Sophomore William Yonts scrolls down his Facebook feed. Many advertisements, targeted directly to him, appear.

Someone scrolls down their news feed and they come across the same article four or five times. The same article has been shared by most of their friends. It’s like nothing else exists.

They’re in a filter bubble, a microcosm of information determined by the social media site’s newsfeed algorithm. These algorithms often reorganize people’s feed based on how someone has interacted with the site before: if someone has liked a lot of cat photos, it’ll put cats at the top of their feed.

“Your filter bubble is your own personal, unique universe of information that you live in online. And what’s in your filter bubble depends on who you are and it depends on what you do,” said internet activist Eli Pariser in his 2011 Ted Talk. “But, the thing is that you don’t see decide what gets in. And more importantly, you don’t see what gets edited out.”

Social media sites use a variety of algorithms to customize the content and order of people’s newsfeed. They are often based on what someone has liked and commented on. However, this practice often hides content that one may disagree with, creating a bubble of posts and advertisements that are tailored to their tastes.

This is known as a filter bubble, as coined by Pariser. By nature, filter bubbles only reflect someone’s own interests. Because of this, their timeline often inaccurately represents the real world.

Although this experience can change from person to person and network to network, many people have noticed some sort of rearranging going on. According to Facebook’s ad targeting policy, advertisers can target audiences based on location, gender, and even age.  

“I use social media to talk to people, and sometimes for news,” said sophomore Yarah Meijer. “It doesn’t seem to be targeted.”

Although some may not realize it, there are a wide variety of factors that are used to filter someone’s timeline, according to Facebook and Twitter’s newsfeed algorithm policies. In addition to targeting based on characteristics about the user, advertisements and content are determined from previous articles someone has clicked, as well as those of their followers.

When it comes to politics, this can skew the bias of news one sees in their newsfeed.
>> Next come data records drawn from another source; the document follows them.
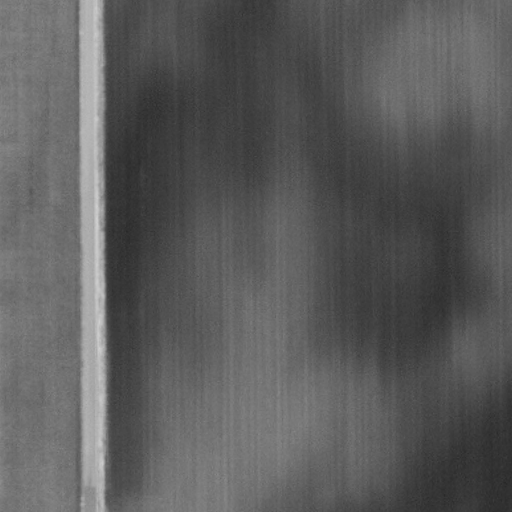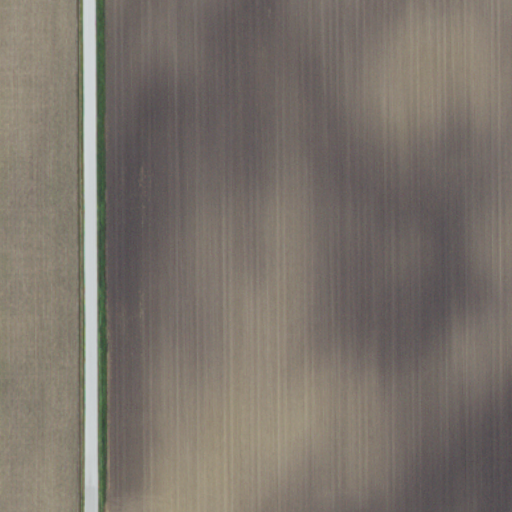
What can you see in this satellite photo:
road: (87, 256)
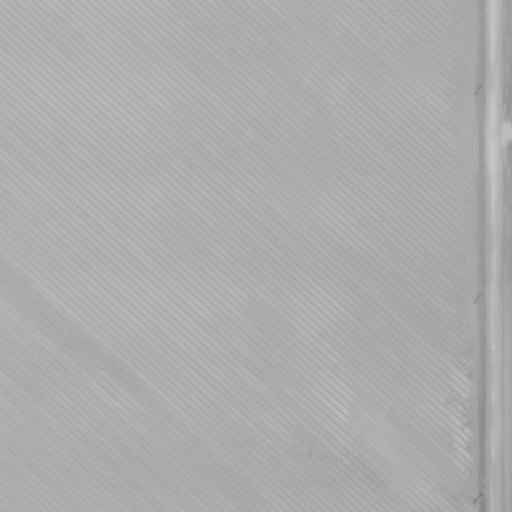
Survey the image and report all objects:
road: (501, 256)
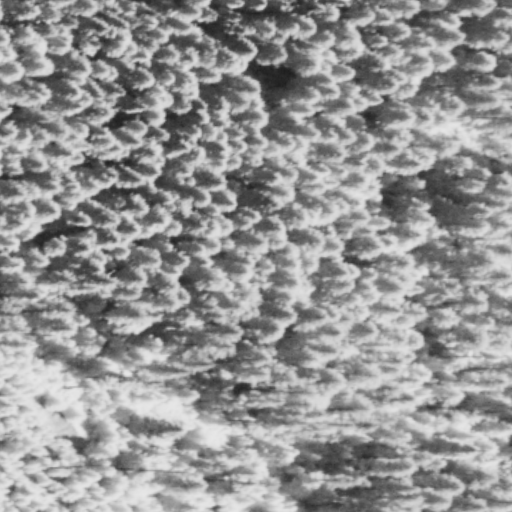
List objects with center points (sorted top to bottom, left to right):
road: (53, 438)
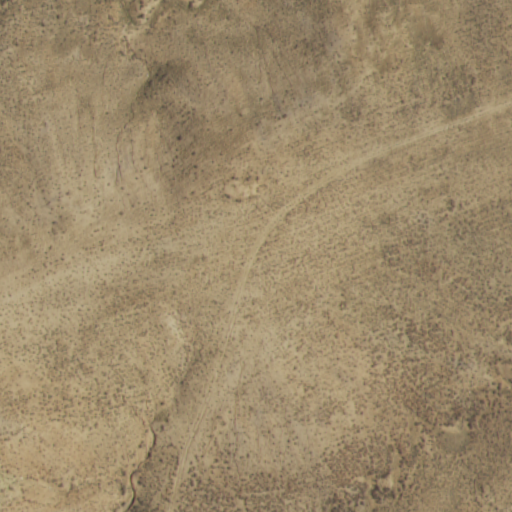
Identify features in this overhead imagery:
road: (272, 344)
road: (298, 450)
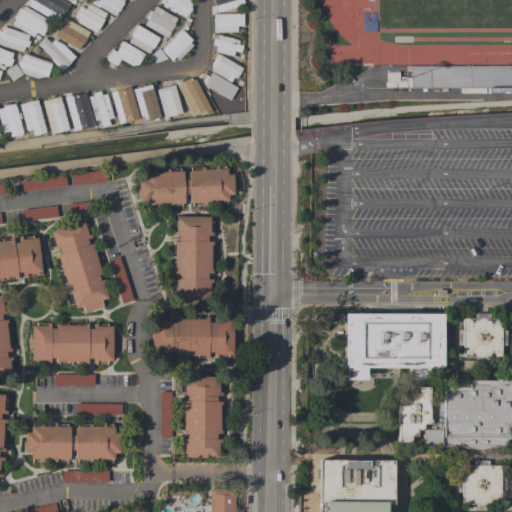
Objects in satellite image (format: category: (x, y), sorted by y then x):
building: (68, 0)
building: (73, 0)
building: (224, 4)
building: (224, 4)
building: (106, 5)
building: (107, 5)
building: (176, 5)
building: (177, 6)
road: (7, 7)
building: (47, 8)
building: (48, 8)
building: (88, 16)
building: (89, 16)
park: (445, 17)
building: (28, 21)
building: (28, 21)
building: (158, 21)
building: (159, 21)
building: (225, 22)
building: (226, 22)
track: (420, 31)
building: (69, 33)
building: (70, 33)
building: (12, 38)
building: (13, 39)
building: (140, 39)
building: (141, 39)
road: (108, 42)
building: (225, 44)
building: (175, 45)
building: (176, 45)
building: (225, 45)
building: (52, 51)
building: (54, 51)
building: (123, 55)
building: (123, 55)
building: (155, 55)
building: (4, 56)
building: (156, 56)
building: (5, 58)
building: (32, 65)
building: (33, 66)
building: (224, 67)
building: (222, 68)
building: (11, 72)
building: (12, 72)
road: (132, 76)
building: (218, 86)
building: (219, 86)
road: (271, 93)
road: (391, 95)
building: (190, 96)
building: (192, 96)
building: (166, 101)
building: (167, 101)
building: (143, 102)
building: (145, 102)
building: (122, 105)
building: (120, 106)
building: (99, 107)
building: (98, 108)
building: (75, 110)
building: (77, 111)
building: (54, 114)
building: (52, 115)
building: (31, 116)
building: (30, 117)
building: (8, 120)
building: (9, 120)
road: (134, 126)
road: (360, 130)
road: (425, 144)
road: (425, 173)
building: (87, 177)
building: (75, 179)
building: (41, 182)
building: (207, 185)
building: (184, 186)
building: (159, 188)
building: (0, 189)
parking lot: (417, 199)
road: (425, 203)
building: (78, 208)
building: (38, 213)
road: (425, 233)
road: (269, 239)
road: (291, 256)
building: (18, 257)
building: (19, 257)
building: (190, 257)
building: (191, 257)
road: (425, 264)
building: (77, 266)
building: (78, 266)
building: (118, 279)
building: (119, 279)
traffic signals: (269, 293)
road: (390, 293)
road: (398, 304)
building: (191, 336)
building: (479, 336)
building: (189, 337)
building: (479, 337)
building: (69, 342)
building: (389, 342)
building: (70, 343)
building: (390, 343)
building: (3, 347)
building: (3, 351)
road: (135, 361)
building: (71, 379)
building: (72, 379)
road: (94, 395)
road: (268, 402)
building: (97, 409)
building: (164, 414)
building: (457, 415)
building: (200, 416)
building: (459, 416)
building: (199, 417)
building: (1, 418)
building: (0, 419)
building: (134, 427)
building: (69, 441)
building: (71, 442)
road: (208, 473)
building: (84, 476)
building: (84, 476)
building: (479, 483)
building: (353, 485)
building: (353, 485)
building: (479, 487)
building: (221, 499)
building: (219, 500)
road: (143, 502)
building: (41, 508)
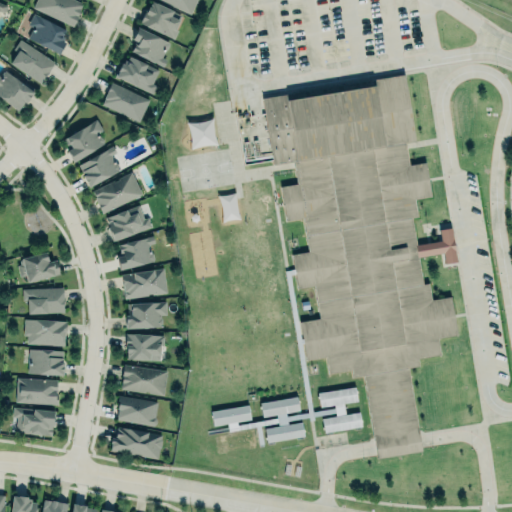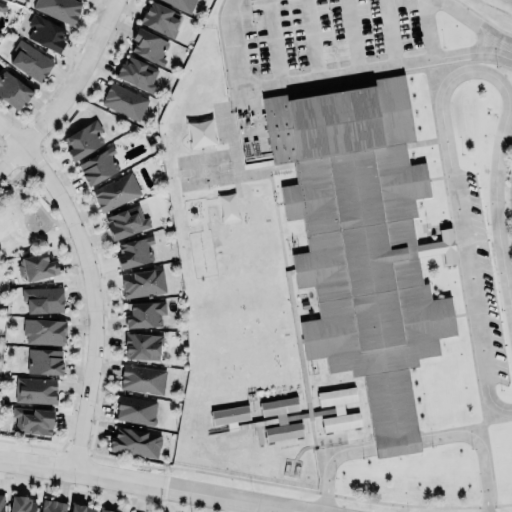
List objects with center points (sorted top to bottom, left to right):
road: (317, 1)
park: (505, 3)
building: (181, 4)
building: (2, 6)
building: (2, 7)
building: (59, 8)
building: (59, 9)
building: (160, 18)
building: (158, 21)
road: (425, 29)
road: (388, 32)
building: (45, 33)
building: (46, 33)
road: (351, 35)
road: (309, 39)
road: (272, 42)
building: (148, 45)
building: (148, 47)
road: (502, 48)
building: (30, 60)
building: (29, 61)
road: (365, 69)
building: (136, 73)
building: (137, 74)
building: (13, 89)
road: (67, 89)
road: (439, 97)
building: (123, 100)
building: (123, 101)
building: (83, 138)
building: (83, 139)
building: (97, 164)
building: (98, 166)
building: (115, 190)
building: (115, 191)
building: (126, 221)
building: (125, 222)
building: (359, 240)
building: (362, 243)
building: (134, 252)
building: (36, 265)
building: (36, 266)
building: (142, 282)
road: (89, 285)
building: (43, 298)
building: (43, 299)
building: (144, 312)
building: (143, 313)
building: (44, 329)
building: (43, 331)
building: (142, 344)
building: (142, 346)
building: (44, 360)
building: (44, 361)
building: (142, 378)
building: (142, 379)
building: (35, 389)
building: (35, 390)
building: (135, 408)
building: (338, 408)
building: (135, 409)
building: (33, 419)
building: (31, 420)
building: (231, 427)
building: (135, 440)
building: (135, 442)
road: (397, 444)
road: (478, 449)
road: (329, 464)
road: (151, 484)
building: (1, 501)
building: (1, 501)
building: (21, 504)
building: (52, 504)
building: (52, 505)
road: (241, 506)
building: (81, 508)
building: (107, 509)
building: (106, 510)
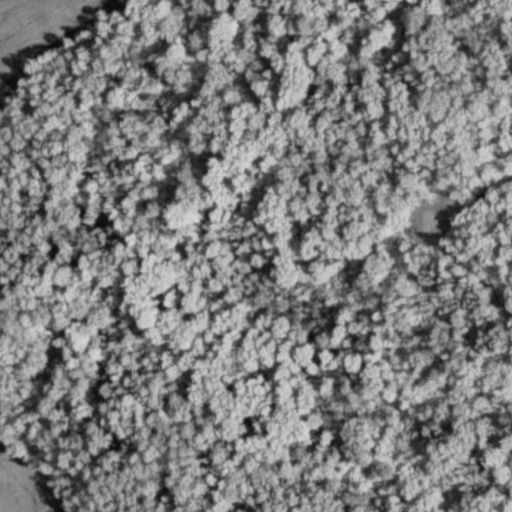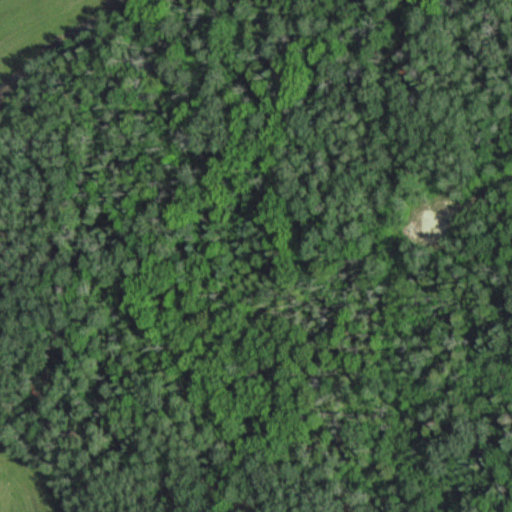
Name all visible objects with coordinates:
road: (467, 205)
Articles and advertisements that are biased against a particular group of people such as a certain political party can increase tensions. 

“A lot of the people I follow tend to be on the liberal side, so they’re Democrats and they usually say derogatory things about Republicans,” said sophomore Marina Gasparini. “[On] accounts that are similar to Snapchat, people are open about political views. But [sites like] Instagram are more permanent so they’re not as straightforward,” Gasparini said.  

Often times, this echo chamber of sorts can lead to the spread of misinformation. Critics say that social media networks are to blame for this. Recently, Facebook has come under fire because of its policies allowing fake news to be spread easily on the site, according to The New York Times.

Critics claimed that inaccurate articles misled voters and may have influenced the outcome of the election. Facebook responded by changing their Audience Network policy, clarifying their stance on fake news. This has left some wondering how far Facebook will go in curbing fake news stories.

“The Onion, which is clearly satire, shouldn’t be filtered out,” said sophomore William Yonts. “But click bait articles or lies should be because Facebook is how a lot of people find out about the world.”

According to the Pew Research Center, 66 percent of Facebook’s users get their news on the site. Because so many people rely on Facebook for news, the ripple effect of fake news combined with personalized news feeds could have significant implications on how media is consumed.

One person may share a falsified article on Facebook, which, because of Facebook’s timeline algorithm, turns up at the top of their followers’ feeds. Those people re-share the inaccurate information and soon there is a sizable community of misinformed citizens. Right now, the networks themselves aren’t doing enough to curb this. If the social media networks won’t do it themselves, it’s up to the users to verify the content of the news that is shared.

“So if algorithms are going to curate the world for us, if they’re going to decide what we get to see and what we don’t get to see, then we need to make sure that they’re not just keyed to relevance,” Pariser said. “We need to make sure that they also show us things that are uncomfortable or challenging or important.”